Writer/director Jon Kasdan, brother of Jake (Sex Tape, Bad Teacher) and son of acclaimed filmmaker Lawrence (Star Wars), clings onto his less-is-more approach a little too far. The supporting characters, including Aubrey’s older boyfriend Ronny (James Frecheville), are pushed into the background.
Verdict: A solid, harmless date movie.
Director: Nima Nourizadeh
Writer: Max Landis
Stars: Jessie Eisenberg, Kristen Stewart, Topher Grace, Connie Britton
Director Nima Nourizadeh is an up-and-coming comedy director known primarily for Project X; one of the past decade’s most unlikeable movies. Writer Max Landis, known for Chronicle and a Man of Steel rant on YouTube, is one of contemporary Hollywood’s most divisive figures. Put them together and you get American Ultra – a derivative, pointless action-comedy.
American Ultra focuses on pot-smoking layabout Mike Howell (Jessie Eisenberg) in Liman, West Virginia. Mike, cared for by his girlfriend Phoebe (Kristen Stewart), envisions a better life via his collection of graphic novel illustrations. Meanwhile, at Langley’s CIA headquarters, agent Victoria Lasseter (Connie Britton) learns that Mike, sole survivor of a particular sleeper agent program, is to be eliminated by Adrian (Topher Grace).

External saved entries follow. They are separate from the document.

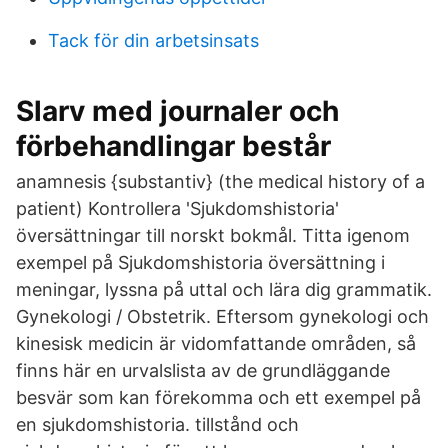
Tack för din arbetsinsats
Slarv med journaler och
förbehandlingar består
anamnesis {substantiv} (the medical history of a
patient) Kontrollera 'Sjukdomshistoria'
översättningar till norskt bokmål. Titta igenom
exempel på Sjukdomshistoria översättning i
meningar, lyssna på uttal och lära dig grammatik.
Gynekologi / Obstetrik. Eftersom gynekologi och
kinesisk medicin är vidomfattande områden, så
finns här en urvalslista av de grundläggande
besvär som kan förekomma och ett exempel på
en sjukdomshistoria. tillstånd och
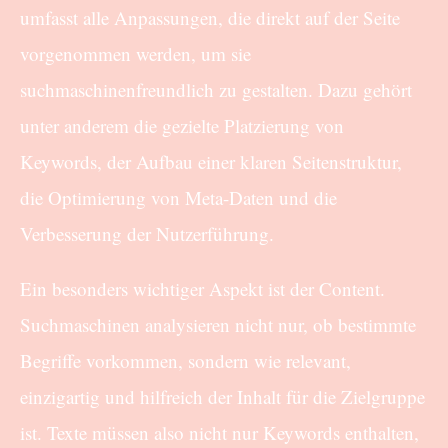
umfasst alle Anpassungen, die direkt auf der Seite
vorgenommen werden, um sie
suchmaschinenfreundlich zu gestalten. Dazu gehört
unter anderem die gezielte Platzierung von
Keywords, der Aufbau einer klaren Seitenstruktur,
die Optimierung von Meta-Daten und die
Verbesserung der Nutzerführung.
Ein besonders wichtiger Aspekt ist der Content.
Suchmaschinen analysieren nicht nur, ob bestimmte
Begriffe vorkommen, sondern wie relevant,
einzigartig und hilfreich der Inhalt für die Zielgruppe
ist. Texte müssen also nicht nur Keywords enthalten,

Light on action, laughs or anything of substance, this action-comedy creates a fan-fiction-esque universe of bizarre, over-the-top plot points, characters, and actions sequences. Talking down to their audience, Nourizadeh and Landis present simplistic, juvenile depictions of everything including relationships, stoners, and, well, basic human traits. Mike and Phoebe are caricatures, defined only by ticks and forced backstories. However, Eisenberg and Start, two of the 21st century’s most divisive performers, elevate their roles with undeniable chemistry.
The film’s strange anti-establishment agenda paints a concerning portrait of American security agencies. Landis and co. restrict the CIA players to caricatures and cyphers, using operation titles like ‘Tough Guy’ and ‘Ultra’. Character actors including Grace, Britton, Walton Goggins, and Bill Pullman are restricted to unlikeable, incompetent characters illustrating the CIA as horrific, bloodthirsty morons.